Set down the records from their first line through the line that contains "picture [111, 813, 957, 945]", inclusive, reproducing each line without any change.

--- begin INFORMATION PROVIDED ---

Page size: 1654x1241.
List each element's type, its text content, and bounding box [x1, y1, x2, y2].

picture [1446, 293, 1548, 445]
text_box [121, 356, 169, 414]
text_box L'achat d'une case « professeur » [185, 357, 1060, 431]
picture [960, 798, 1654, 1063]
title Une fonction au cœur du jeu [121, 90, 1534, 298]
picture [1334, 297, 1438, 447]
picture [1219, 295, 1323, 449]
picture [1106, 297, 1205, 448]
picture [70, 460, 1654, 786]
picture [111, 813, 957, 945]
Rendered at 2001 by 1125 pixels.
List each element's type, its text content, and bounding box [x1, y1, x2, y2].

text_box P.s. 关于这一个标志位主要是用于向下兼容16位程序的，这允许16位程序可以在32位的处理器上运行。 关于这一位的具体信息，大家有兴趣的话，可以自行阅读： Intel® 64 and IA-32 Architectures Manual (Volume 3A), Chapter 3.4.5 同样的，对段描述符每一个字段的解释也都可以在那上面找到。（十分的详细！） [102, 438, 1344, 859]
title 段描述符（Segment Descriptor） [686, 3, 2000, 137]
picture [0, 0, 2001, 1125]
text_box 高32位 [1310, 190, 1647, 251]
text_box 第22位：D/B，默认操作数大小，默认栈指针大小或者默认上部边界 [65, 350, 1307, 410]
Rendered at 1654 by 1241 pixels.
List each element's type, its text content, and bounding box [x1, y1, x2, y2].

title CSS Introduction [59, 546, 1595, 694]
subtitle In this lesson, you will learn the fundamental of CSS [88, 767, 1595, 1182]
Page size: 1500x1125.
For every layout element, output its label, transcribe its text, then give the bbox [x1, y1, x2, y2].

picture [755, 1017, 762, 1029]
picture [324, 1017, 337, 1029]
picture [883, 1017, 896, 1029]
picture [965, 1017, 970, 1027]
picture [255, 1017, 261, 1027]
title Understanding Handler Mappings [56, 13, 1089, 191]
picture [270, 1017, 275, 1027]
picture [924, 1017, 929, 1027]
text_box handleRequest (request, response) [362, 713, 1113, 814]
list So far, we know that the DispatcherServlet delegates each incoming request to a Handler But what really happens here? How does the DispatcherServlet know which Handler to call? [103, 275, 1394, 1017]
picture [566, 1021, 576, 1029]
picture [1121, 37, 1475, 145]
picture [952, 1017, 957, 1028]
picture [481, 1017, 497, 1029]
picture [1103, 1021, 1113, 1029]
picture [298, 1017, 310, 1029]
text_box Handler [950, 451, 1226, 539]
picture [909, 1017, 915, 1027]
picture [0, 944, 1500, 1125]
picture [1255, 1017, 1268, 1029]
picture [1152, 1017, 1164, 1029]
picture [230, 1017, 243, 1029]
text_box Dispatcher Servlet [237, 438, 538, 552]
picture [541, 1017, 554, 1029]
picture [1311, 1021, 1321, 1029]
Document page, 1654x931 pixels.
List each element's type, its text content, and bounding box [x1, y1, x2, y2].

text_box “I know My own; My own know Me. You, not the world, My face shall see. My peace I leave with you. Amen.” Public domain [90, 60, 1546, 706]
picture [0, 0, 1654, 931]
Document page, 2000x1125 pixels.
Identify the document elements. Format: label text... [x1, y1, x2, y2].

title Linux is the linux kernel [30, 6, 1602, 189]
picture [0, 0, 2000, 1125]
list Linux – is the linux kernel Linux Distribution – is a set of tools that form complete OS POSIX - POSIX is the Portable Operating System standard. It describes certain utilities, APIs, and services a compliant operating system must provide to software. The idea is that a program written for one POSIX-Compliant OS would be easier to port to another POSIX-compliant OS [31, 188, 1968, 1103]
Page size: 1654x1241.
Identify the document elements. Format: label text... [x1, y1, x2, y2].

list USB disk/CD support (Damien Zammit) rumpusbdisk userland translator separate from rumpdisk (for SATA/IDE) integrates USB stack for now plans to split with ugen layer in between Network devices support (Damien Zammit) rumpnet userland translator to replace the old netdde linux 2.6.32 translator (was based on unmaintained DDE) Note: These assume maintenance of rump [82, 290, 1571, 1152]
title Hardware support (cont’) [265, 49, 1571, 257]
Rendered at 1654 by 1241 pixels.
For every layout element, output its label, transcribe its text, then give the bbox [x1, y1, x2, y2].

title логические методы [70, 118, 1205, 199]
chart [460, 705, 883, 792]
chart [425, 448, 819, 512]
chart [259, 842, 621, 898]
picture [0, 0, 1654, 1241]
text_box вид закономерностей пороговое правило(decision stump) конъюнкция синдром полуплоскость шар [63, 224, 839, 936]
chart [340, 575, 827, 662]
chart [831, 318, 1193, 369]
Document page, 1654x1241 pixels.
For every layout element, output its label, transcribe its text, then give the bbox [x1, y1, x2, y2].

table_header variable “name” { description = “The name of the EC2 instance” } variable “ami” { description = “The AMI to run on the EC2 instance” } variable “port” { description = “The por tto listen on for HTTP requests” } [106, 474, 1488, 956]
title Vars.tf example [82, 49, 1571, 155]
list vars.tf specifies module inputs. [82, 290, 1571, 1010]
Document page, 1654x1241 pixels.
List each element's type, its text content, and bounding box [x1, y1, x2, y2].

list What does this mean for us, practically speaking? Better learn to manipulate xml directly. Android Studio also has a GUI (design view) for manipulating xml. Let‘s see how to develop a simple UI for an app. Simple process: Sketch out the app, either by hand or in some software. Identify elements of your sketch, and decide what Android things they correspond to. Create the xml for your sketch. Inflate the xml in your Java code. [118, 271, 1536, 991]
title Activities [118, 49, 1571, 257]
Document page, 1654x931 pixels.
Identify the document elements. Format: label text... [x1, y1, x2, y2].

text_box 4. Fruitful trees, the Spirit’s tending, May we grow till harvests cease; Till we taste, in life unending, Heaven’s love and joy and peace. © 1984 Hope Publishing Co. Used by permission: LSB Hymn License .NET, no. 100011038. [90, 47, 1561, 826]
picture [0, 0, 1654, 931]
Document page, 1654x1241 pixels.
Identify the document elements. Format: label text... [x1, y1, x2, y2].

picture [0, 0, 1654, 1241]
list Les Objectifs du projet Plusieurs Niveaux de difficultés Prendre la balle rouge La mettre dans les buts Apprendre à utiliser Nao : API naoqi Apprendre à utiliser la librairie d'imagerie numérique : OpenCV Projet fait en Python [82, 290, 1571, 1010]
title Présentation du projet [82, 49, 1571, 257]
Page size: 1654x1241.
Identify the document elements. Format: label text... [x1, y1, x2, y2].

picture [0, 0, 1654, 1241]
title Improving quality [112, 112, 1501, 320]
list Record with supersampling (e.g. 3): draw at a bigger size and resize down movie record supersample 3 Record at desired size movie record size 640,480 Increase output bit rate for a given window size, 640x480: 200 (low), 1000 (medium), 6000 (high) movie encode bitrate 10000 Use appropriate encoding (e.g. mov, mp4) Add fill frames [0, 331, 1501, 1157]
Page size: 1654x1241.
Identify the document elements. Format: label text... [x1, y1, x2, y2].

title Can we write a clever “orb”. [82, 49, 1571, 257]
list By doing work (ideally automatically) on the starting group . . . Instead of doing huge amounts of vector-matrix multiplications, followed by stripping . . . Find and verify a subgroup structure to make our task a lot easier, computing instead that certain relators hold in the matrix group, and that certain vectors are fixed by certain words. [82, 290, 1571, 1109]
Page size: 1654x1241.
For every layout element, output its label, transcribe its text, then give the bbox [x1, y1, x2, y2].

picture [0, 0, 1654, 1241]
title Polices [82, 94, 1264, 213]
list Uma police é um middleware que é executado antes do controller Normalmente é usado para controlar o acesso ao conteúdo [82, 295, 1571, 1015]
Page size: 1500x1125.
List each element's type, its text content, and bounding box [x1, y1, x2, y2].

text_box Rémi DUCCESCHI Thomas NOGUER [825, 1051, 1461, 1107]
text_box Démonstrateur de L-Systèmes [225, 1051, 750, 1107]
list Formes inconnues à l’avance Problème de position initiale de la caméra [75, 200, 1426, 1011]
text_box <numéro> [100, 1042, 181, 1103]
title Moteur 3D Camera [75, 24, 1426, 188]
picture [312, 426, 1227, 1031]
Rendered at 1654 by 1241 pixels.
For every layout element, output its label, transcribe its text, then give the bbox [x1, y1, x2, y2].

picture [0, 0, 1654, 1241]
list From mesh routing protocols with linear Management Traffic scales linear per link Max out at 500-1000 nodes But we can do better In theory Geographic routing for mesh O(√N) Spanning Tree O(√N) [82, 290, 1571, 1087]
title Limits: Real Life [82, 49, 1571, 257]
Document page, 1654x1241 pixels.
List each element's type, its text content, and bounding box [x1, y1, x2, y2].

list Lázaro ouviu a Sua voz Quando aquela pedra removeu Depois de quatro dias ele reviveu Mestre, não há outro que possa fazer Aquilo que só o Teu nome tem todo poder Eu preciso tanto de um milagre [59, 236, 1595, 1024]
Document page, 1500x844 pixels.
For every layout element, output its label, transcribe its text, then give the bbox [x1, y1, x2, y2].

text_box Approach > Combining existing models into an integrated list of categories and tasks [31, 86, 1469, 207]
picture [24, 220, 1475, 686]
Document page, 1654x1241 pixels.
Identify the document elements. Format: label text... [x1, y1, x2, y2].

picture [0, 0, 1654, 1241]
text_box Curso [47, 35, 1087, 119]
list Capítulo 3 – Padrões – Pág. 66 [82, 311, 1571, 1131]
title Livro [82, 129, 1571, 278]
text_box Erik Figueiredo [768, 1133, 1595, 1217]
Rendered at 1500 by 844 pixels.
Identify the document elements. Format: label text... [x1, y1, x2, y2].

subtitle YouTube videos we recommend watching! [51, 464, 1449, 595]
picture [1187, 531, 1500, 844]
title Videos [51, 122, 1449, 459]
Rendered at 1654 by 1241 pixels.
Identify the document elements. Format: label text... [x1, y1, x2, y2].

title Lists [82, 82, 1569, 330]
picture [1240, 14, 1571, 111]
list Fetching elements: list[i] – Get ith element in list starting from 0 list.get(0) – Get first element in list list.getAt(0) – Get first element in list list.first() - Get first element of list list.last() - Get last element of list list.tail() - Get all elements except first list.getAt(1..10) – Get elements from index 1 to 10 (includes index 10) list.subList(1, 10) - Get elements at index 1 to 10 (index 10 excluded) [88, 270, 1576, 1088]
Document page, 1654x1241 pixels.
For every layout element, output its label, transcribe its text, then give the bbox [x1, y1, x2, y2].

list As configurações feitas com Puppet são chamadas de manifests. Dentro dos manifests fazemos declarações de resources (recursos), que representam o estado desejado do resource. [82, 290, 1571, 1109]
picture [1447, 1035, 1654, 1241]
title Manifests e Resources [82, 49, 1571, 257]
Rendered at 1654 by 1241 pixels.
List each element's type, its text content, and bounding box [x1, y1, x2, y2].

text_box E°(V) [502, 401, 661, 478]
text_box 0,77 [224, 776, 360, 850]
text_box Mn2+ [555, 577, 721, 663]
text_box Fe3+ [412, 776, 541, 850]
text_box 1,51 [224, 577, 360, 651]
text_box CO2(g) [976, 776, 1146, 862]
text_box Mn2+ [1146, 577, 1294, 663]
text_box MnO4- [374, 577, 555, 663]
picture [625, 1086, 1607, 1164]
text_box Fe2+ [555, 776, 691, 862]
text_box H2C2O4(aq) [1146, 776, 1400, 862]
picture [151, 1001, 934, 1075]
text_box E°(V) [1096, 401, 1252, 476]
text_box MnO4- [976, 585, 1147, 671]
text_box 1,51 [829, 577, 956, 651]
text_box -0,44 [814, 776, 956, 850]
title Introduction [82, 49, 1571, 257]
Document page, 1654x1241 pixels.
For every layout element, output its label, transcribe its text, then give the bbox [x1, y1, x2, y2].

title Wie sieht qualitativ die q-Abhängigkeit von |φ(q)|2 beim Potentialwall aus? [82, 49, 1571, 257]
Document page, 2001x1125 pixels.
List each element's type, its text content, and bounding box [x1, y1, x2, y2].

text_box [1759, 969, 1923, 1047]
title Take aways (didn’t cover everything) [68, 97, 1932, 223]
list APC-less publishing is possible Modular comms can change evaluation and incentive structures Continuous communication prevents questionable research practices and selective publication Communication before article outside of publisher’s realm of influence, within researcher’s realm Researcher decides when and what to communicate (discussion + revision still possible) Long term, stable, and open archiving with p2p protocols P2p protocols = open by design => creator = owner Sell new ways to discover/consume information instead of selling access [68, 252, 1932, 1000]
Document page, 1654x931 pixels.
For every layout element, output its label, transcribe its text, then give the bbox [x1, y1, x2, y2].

--- end INFORMATION PROVIDED ---

### TASK RESULT
Page size: 1654x1241.
List each element's type, its text content, and bounding box [x1, y1, x2, y2].

picture [1446, 293, 1548, 445]
text_box [121, 356, 169, 414]
text_box L'achat d'une case « professeur » [185, 357, 1060, 431]
picture [960, 798, 1654, 1063]
title Une fonction au cœur du jeu [121, 90, 1534, 298]
picture [1334, 297, 1438, 447]
picture [1219, 295, 1323, 449]
picture [1106, 297, 1205, 448]
picture [70, 460, 1654, 786]
picture [111, 813, 957, 945]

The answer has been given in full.